Outlining is the process where you set the scope and decide in in more detail what you want to write about and the general order that you'll write. Before you can start outlining you need to first decide roughly how long of an article you want to write. The length of a magazine article is often decided for you, so it's mostly a matter of figuring out what you can fit into the allocated space.
My outline was fairly basic, just a bullet list to help guide me along as I wrote and the base idea for what we'd build in the article.
Writing in your first language is difficult enough. Writing in a second language maintains the challenges of writing in your first, but also adds an extra layer on top. Not all idioms or expressions in your native language can be expressed in eloquently or in a similar manner in a different language.
Having a solid outline of what you're going to write about, including the order and main points you want to cover makes writing much easier. This applies to writing in your first language as well, but it's doubly important in a second language.

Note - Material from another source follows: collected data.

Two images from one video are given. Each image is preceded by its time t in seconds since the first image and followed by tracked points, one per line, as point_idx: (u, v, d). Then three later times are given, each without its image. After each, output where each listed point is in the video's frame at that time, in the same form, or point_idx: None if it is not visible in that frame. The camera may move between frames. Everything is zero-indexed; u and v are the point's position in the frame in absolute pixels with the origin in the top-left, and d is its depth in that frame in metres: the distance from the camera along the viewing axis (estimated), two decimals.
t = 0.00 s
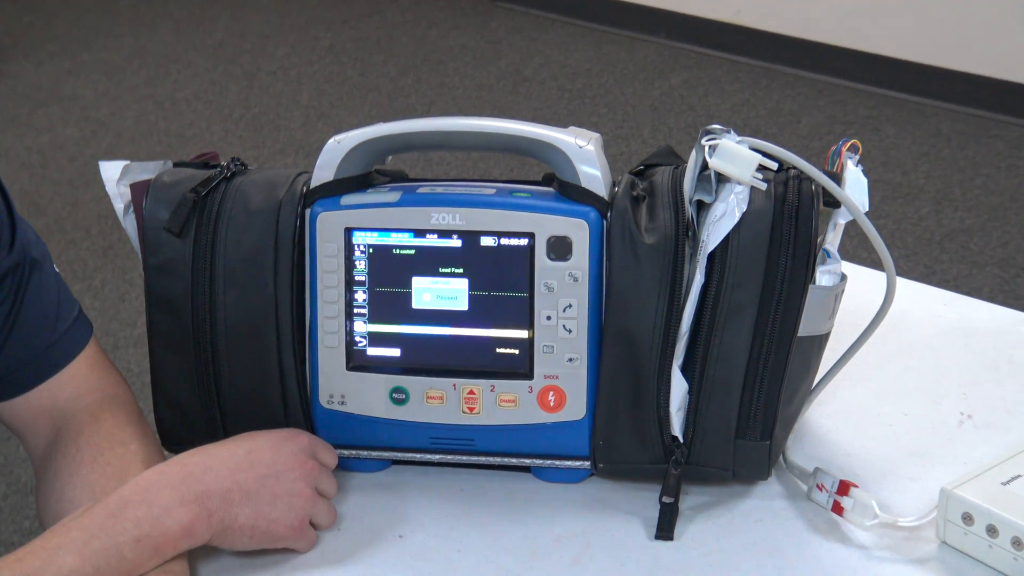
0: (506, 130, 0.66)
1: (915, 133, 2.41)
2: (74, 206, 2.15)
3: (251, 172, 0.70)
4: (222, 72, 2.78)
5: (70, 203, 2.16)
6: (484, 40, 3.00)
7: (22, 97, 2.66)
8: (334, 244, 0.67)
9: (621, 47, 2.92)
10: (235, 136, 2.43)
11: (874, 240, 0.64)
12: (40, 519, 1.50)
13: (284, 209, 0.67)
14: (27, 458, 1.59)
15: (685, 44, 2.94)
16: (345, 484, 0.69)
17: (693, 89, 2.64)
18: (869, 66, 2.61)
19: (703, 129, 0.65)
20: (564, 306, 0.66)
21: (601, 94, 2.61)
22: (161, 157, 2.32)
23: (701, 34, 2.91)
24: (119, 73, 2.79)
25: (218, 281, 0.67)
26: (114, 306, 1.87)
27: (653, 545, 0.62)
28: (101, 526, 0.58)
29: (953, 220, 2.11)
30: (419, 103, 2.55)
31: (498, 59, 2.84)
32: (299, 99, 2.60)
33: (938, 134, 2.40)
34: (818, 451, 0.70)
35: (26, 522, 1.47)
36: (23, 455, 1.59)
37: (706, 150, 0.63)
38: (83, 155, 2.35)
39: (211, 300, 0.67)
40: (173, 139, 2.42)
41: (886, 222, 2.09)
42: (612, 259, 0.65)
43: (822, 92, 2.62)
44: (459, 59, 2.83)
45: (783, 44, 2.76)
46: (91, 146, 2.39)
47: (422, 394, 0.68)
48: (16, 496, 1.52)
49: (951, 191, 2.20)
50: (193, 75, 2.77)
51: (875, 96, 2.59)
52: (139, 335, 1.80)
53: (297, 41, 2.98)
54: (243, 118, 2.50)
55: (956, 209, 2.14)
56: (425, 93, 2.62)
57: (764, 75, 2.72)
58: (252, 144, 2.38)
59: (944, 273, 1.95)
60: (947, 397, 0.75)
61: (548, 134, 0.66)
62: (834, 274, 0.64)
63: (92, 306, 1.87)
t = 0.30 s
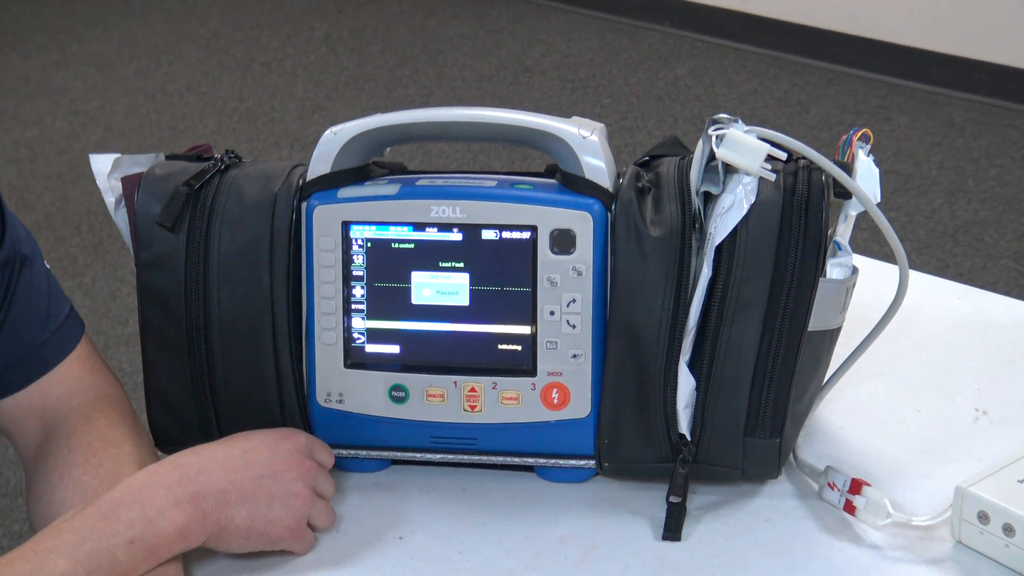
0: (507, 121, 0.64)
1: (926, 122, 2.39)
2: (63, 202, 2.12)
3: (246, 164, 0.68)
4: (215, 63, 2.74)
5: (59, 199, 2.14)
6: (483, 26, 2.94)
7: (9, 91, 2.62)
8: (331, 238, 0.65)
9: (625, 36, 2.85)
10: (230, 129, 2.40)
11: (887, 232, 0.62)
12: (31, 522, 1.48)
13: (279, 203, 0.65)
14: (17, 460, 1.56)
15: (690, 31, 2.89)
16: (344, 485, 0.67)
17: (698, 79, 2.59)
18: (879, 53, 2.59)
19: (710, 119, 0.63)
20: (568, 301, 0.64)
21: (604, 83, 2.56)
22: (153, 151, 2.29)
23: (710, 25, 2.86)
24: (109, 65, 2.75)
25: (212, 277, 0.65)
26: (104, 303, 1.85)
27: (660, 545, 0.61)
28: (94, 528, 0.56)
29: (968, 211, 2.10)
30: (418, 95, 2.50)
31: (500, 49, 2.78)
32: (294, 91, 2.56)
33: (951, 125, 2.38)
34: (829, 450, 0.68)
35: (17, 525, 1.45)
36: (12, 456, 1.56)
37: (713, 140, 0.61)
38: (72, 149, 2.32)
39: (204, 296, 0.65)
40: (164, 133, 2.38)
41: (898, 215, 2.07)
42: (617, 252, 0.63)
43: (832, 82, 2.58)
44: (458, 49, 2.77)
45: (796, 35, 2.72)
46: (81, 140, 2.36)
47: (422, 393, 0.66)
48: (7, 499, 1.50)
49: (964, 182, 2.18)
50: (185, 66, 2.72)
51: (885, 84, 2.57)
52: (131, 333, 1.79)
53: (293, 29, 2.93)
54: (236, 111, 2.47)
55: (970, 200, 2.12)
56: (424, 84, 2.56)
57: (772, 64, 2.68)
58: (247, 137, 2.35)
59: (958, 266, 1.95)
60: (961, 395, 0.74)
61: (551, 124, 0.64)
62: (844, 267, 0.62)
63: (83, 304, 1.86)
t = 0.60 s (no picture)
0: (506, 108, 0.63)
1: (932, 109, 2.38)
2: (55, 194, 2.10)
3: (240, 154, 0.67)
4: (210, 53, 2.71)
5: (51, 190, 2.12)
6: (483, 13, 2.92)
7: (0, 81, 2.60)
8: (327, 229, 0.64)
9: (625, 23, 2.83)
10: (225, 120, 2.38)
11: (893, 220, 0.61)
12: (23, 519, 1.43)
13: (275, 193, 0.64)
14: (10, 455, 1.54)
15: (691, 19, 2.87)
16: (342, 480, 0.66)
17: (700, 66, 2.58)
18: (887, 38, 2.60)
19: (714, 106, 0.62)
20: (569, 293, 0.63)
21: (605, 71, 2.54)
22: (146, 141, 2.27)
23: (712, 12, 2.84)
24: (103, 55, 2.73)
25: (206, 268, 0.64)
26: (98, 297, 1.84)
27: (663, 541, 0.60)
28: (86, 522, 0.55)
29: (975, 198, 2.08)
30: (417, 84, 2.48)
31: (500, 36, 2.76)
32: (291, 80, 2.54)
33: (957, 112, 2.37)
34: (835, 443, 0.67)
35: (8, 519, 1.41)
36: (4, 451, 1.54)
37: (716, 127, 0.60)
38: (65, 140, 2.30)
39: (198, 288, 0.64)
40: (158, 123, 2.36)
41: (905, 203, 2.05)
42: (619, 243, 0.62)
43: (836, 68, 2.57)
44: (457, 37, 2.75)
45: (811, 19, 2.70)
46: (73, 131, 2.34)
47: (420, 386, 0.65)
48: None
49: (971, 169, 2.17)
50: (180, 56, 2.70)
51: (892, 69, 2.57)
52: (124, 326, 1.78)
53: (291, 18, 2.91)
54: (232, 101, 2.45)
55: (977, 187, 2.11)
56: (422, 72, 2.54)
57: (775, 51, 2.67)
58: (242, 128, 2.33)
59: (966, 256, 1.92)
60: (970, 387, 0.73)
61: (550, 112, 0.63)
62: (851, 256, 0.61)
63: (75, 297, 1.84)
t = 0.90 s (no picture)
0: (507, 102, 0.63)
1: (933, 103, 2.38)
2: (55, 187, 2.10)
3: (242, 149, 0.67)
4: (209, 46, 2.71)
5: (51, 183, 2.12)
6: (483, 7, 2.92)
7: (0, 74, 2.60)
8: (328, 224, 0.64)
9: (626, 16, 2.83)
10: (225, 113, 2.37)
11: (895, 214, 0.60)
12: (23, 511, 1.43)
13: (276, 188, 0.64)
14: (10, 448, 1.53)
15: (692, 12, 2.87)
16: (344, 476, 0.66)
17: (701, 59, 2.57)
18: (889, 31, 2.60)
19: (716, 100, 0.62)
20: (570, 287, 0.63)
21: (606, 64, 2.54)
22: (146, 134, 2.27)
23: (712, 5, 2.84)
24: (103, 48, 2.72)
25: (207, 263, 0.64)
26: (98, 290, 1.84)
27: (664, 536, 0.59)
28: (76, 478, 0.56)
29: (977, 191, 2.08)
30: (418, 76, 2.48)
31: (501, 29, 2.76)
32: (292, 74, 2.54)
33: (958, 105, 2.37)
34: (837, 438, 0.67)
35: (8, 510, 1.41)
36: (4, 445, 1.53)
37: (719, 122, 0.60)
38: (65, 133, 2.30)
39: (199, 283, 0.64)
40: (159, 116, 2.36)
41: (906, 196, 2.05)
42: (620, 236, 0.62)
43: (837, 61, 2.57)
44: (458, 30, 2.75)
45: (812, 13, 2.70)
46: (73, 124, 2.34)
47: (422, 380, 0.65)
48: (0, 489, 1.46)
49: (972, 162, 2.16)
50: (180, 49, 2.70)
51: (893, 63, 2.57)
52: (124, 320, 1.77)
53: (291, 11, 2.91)
54: (232, 94, 2.44)
55: (979, 181, 2.11)
56: (422, 66, 2.54)
57: (776, 44, 2.67)
58: (242, 121, 2.33)
59: (966, 249, 1.92)
60: (973, 382, 0.73)
61: (552, 105, 0.63)
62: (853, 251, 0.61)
63: (75, 290, 1.84)
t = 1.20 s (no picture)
0: (510, 99, 0.63)
1: (935, 99, 2.38)
2: (56, 183, 2.10)
3: (243, 146, 0.67)
4: (210, 42, 2.71)
5: (52, 179, 2.12)
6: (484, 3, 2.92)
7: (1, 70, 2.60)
8: (329, 221, 0.64)
9: (627, 12, 2.83)
10: (226, 109, 2.37)
11: (897, 212, 0.60)
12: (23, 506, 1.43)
13: (278, 185, 0.64)
14: (11, 444, 1.53)
15: (693, 8, 2.86)
16: (345, 472, 0.66)
17: (702, 55, 2.57)
18: (891, 28, 2.60)
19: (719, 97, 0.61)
20: (572, 285, 0.63)
21: (607, 60, 2.54)
22: (147, 131, 2.27)
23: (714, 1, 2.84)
24: (104, 44, 2.72)
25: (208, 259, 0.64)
26: (99, 286, 1.84)
27: (666, 534, 0.59)
28: (92, 426, 0.57)
29: (978, 188, 2.07)
30: (419, 72, 2.48)
31: (502, 25, 2.75)
32: (292, 69, 2.53)
33: (959, 102, 2.36)
34: (839, 436, 0.67)
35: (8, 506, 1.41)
36: (5, 441, 1.53)
37: (721, 119, 0.60)
38: (66, 129, 2.30)
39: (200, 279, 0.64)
40: (160, 112, 2.36)
41: (907, 193, 2.05)
42: (621, 231, 0.62)
43: (839, 58, 2.57)
44: (459, 26, 2.74)
45: (813, 10, 2.70)
46: (74, 120, 2.34)
47: (423, 378, 0.65)
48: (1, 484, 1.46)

When writing PyPro3, I could write and speak Japanese, but writing a narrative piece was difficult. Many of the words I was using weren't quite yet internalized and reading what I wrote 5 minutes prior was a challenge. So I ended up writing the gist of what I wanted to say in English, and then translating it as best as I could before a native speaker cleaned it up for me.
This time around, 3 years later, my outline was in Japanese and I didn't write any of the article in English first and then translate. Writing was a lot quicker too as I had become used to explaining code and what it's doing from work. I made the quickest progress when I was focusing on writing for a specific co-worker and explaining GraphQL to them.
Editing in a second language is difficult. I won't say I'm useless, but I don't have that feeling when something sounds "off" like I do with English. Without that sense, it was difficult to know exactly how to fix feedback from internal reviews and the editor at the magazine.
The actual process of editing this time around was much easier, however. A co-worker and I would pair edit, where I'd pull up the document on my screen via Zoom and we'd work through the comments together. This made it much easier to ask for advice or for clarification or a second opinion.
Beyond not having a native feel for the language, skimming is also much more difficult. This makes finding the paragraph a particular comment is referencing a bit slow. I got better as I practiced, but I also found that copying a snippet of the comment and using the Find feature of my editor helped immensely.
Good writing in any language requires clear thinking and proper planning. Being able to stay in the same language for planning, drafting, and editing makes the entire process much easier. Having native speakers check and edit your work allows you to gain a better understanding of your second language, not only at the grammatical level, but with sentence patterns and flow as well.
I'm grateful to have been given the opportunity to be published, especially in my non-native language and hope I'll have another chance in the future.